Key quote (from Character.AI):

“Over the past two years, however, the landscape has shifted; many more pre-trained models are now available. Given these changes, we see an advantage in making greater use of third-party LLMs alongside our own. This allows us to devote even more resources to post-training and creating new product experiences for our growing user base.”

My interpretation is that Character.AI realized they don't actually need to train their own foundation models from scratch to support their product - they can build cheaper, faster and probably better if they use LLMs trained by other companies (could be GPT-4o/Claude/Gemini via APIs, could be Llama 3.1 self-hosted).
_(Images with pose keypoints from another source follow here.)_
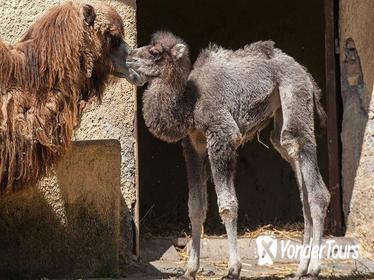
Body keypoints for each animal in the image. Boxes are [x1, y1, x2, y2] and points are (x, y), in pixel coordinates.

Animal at [128, 31, 330, 278]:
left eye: (155, 52)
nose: (129, 57)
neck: (190, 102)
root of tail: (306, 75)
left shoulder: (222, 135)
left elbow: (227, 205)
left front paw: (234, 268)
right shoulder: (192, 145)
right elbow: (195, 207)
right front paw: (190, 269)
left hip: (295, 93)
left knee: (313, 184)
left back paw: (314, 269)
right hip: (281, 116)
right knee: (293, 160)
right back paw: (300, 269)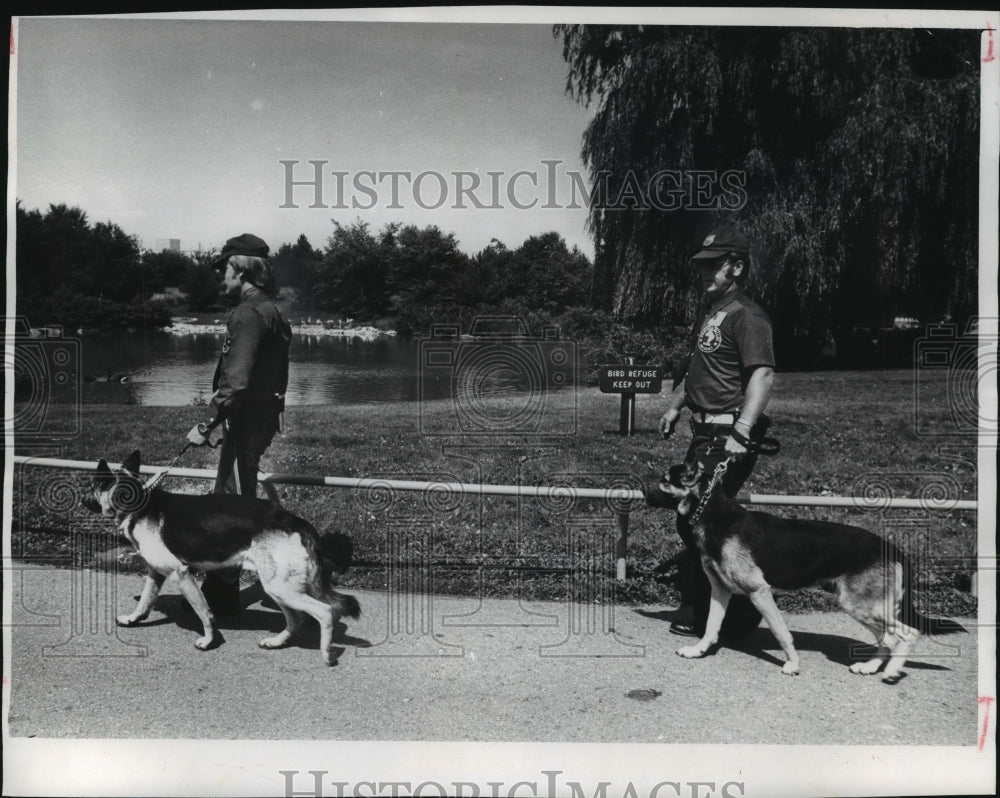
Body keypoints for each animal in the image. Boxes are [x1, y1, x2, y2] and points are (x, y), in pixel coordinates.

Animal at [84, 454, 362, 664]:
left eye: (92, 486)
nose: (83, 500)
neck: (139, 504)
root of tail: (292, 519)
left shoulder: (181, 574)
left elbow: (204, 613)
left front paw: (208, 641)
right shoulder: (156, 574)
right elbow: (144, 602)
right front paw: (133, 619)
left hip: (280, 588)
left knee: (325, 612)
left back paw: (326, 653)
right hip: (278, 588)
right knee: (298, 619)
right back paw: (275, 642)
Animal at [652, 460, 964, 684]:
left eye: (665, 480)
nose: (644, 489)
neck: (712, 512)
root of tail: (892, 547)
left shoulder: (759, 592)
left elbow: (782, 633)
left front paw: (793, 664)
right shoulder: (721, 591)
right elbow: (710, 627)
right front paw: (698, 651)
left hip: (861, 605)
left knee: (906, 634)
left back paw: (890, 672)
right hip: (865, 607)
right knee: (887, 639)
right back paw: (871, 667)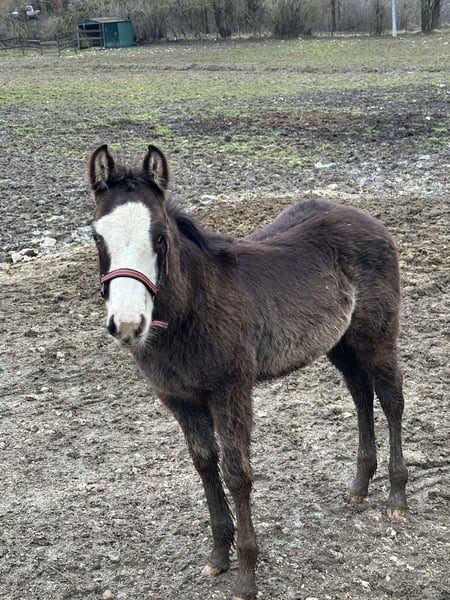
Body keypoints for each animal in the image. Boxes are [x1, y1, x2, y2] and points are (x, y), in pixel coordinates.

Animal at [87, 143, 408, 600]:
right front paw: (218, 556)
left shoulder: (232, 391)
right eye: (97, 236)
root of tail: (366, 218)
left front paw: (246, 575)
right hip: (340, 343)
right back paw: (360, 486)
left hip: (376, 335)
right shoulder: (179, 399)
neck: (192, 309)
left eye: (160, 236)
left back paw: (397, 497)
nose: (129, 325)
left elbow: (237, 473)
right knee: (361, 396)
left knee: (391, 399)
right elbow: (205, 464)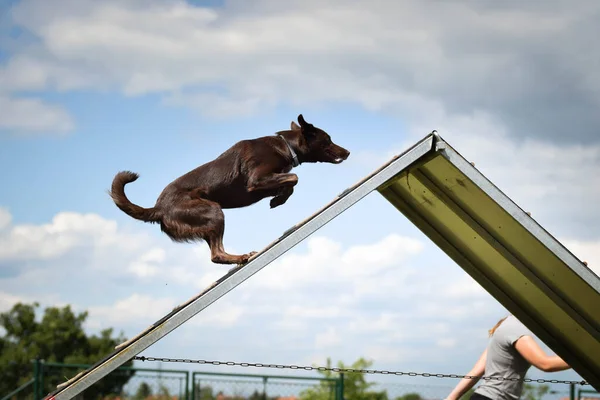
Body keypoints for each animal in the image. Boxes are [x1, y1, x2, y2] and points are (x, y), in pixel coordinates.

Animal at [110, 115, 350, 266]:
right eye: (328, 139)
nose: (347, 152)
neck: (286, 146)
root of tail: (158, 208)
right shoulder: (256, 180)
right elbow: (294, 178)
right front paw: (279, 199)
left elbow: (289, 182)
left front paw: (278, 197)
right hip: (212, 210)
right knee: (216, 254)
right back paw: (241, 257)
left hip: (207, 220)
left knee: (216, 253)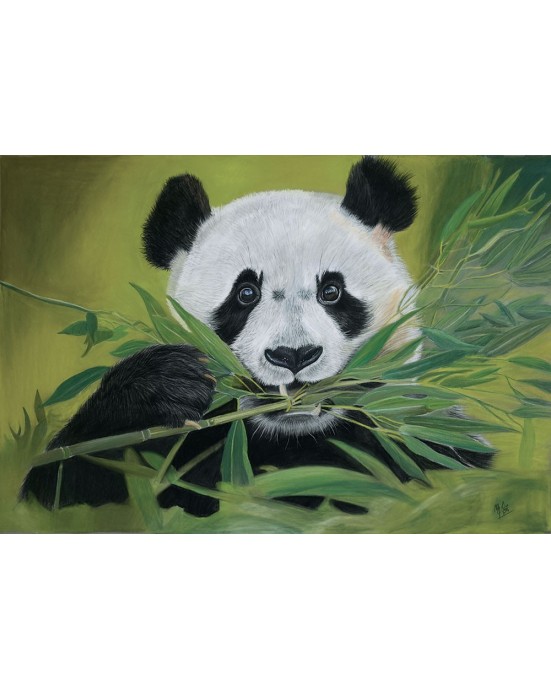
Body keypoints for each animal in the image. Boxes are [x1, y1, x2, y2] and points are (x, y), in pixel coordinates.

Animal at [21, 156, 492, 517]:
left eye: (332, 291)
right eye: (245, 293)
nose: (294, 355)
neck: (292, 436)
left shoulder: (418, 437)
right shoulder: (181, 448)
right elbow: (67, 478)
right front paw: (166, 384)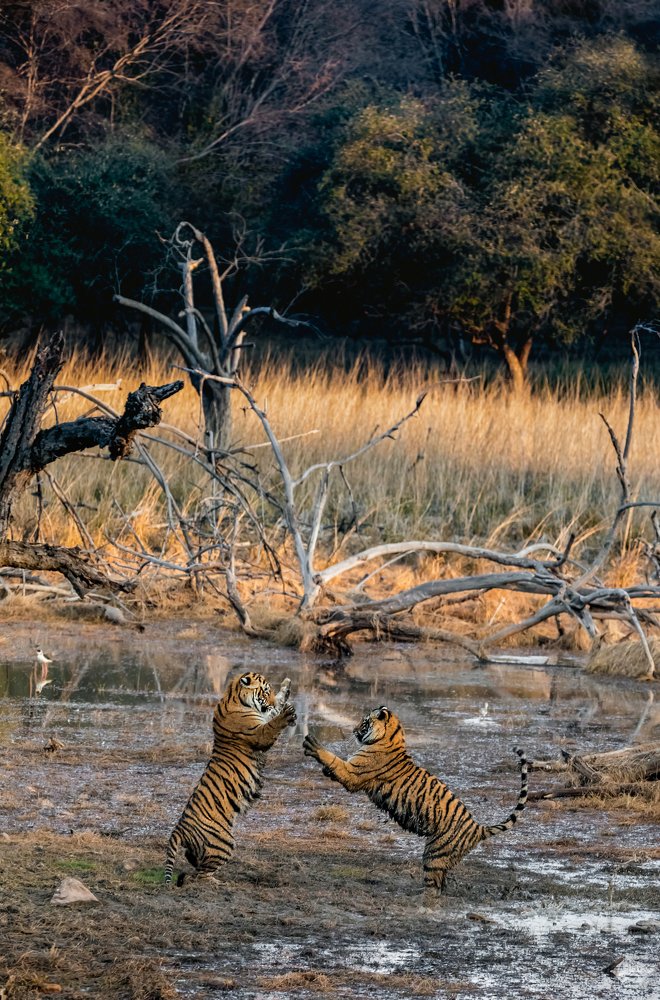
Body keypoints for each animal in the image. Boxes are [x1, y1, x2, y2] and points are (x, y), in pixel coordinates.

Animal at [165, 671, 296, 886]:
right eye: (265, 691)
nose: (268, 701)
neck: (233, 696)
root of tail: (178, 830)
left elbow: (276, 707)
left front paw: (286, 686)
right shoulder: (260, 733)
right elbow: (273, 724)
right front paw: (286, 712)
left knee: (193, 866)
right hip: (223, 842)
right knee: (199, 875)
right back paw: (219, 883)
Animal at [303, 706, 527, 891]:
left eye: (364, 722)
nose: (352, 730)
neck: (391, 737)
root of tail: (477, 828)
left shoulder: (353, 773)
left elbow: (334, 759)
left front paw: (313, 745)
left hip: (434, 854)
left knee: (433, 885)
If they're not training foundation models any more, the talents of people like Noam Shazeer aren't so important to them. They need to focus on product development instead.

I think this highlights the winner-take-all stakes of intelligence. It also suggests that there is little to be gained by specialization. Building a brand might actually be more short-term profitable since you can swap in the latest AI models as they become available. In other words, if advancing the SOTA AI is your dream, a product company may not be the right place. And if building a product company is your dream, then building foundational AI might not be the best strategy.

  • > if advancing the SOTA AI is your dream, a product company may not be the right place.

    Does Meta get in the way of this?

    It's hard to compete with a company that is dead set on spending billions and seemingly wants to drive your SOTA AI product revenue to 0.

    If you are OpenAI or Anthropic right now, it seems like trying to run a great restaurant at a reasonable price right next to a good (great?) restaurant that is serving everyone for free.

    • My take is that this has more to do with the coming years than the current climate.

      I think it is just a consequence of the cost of getting to the next level of AI. The estimates for training a GPT-5 level foundational model are on the order of 1 billion. It isn't going to get cheaper from there. So even if your model is a bit better than the free models available today, unless you are spending that 1 billion+ today then you are going to look weak in 6 months to 1 year. And by then the GPT-6+ model training costs will be even higher, so you can't just wait and play catch up. You are probably right as well, in that there is a fear that a competitor based on an open source model gets close enough in capability to generate bad publicity.

      I imagine character.ai (like inflection) did calculations and realized that there was no clear path to recoup that magnitude of investment based on their current product lines. And when they brainstormed ways to increase return they found that none of the paths strictly required a proprietary foundational model. Just my speculation, of course.

      5 replies →

  • Specializing will happen in product implementation, not model implementation.

    LLMs are become akin to tools, like programming languages. They’re blank slates, but require implementation to become special.

I'd argue that their own foundational models are getting outperformed by the Llama finetunes on HF and at this point they're shifting cost structures (getting rid of training clusters in favor of hosted inference).

Strange take since Noam was CEO. He didn't get kicked out. He left. Character AI and remaining employees is going to have a tough time ahead for survival as Google gouged it empty.

> If they're not training foundation models any more, the talents of people like Noam Shazeer aren't so important to them.

Why is the CEO important to model development regardless of talents? They've raised $150m+, have $15m+ ARR and ~200 employees, etc. Shouldn't the CEO be CEOing?

Edit: reading the comments below, it seems like maybe he thought the expected value of attempting to clear the hurdle of their valuation/liquidation preferences at a $250k/year salary as CEO was lower than a $5m+/year salary/RSUs from Google?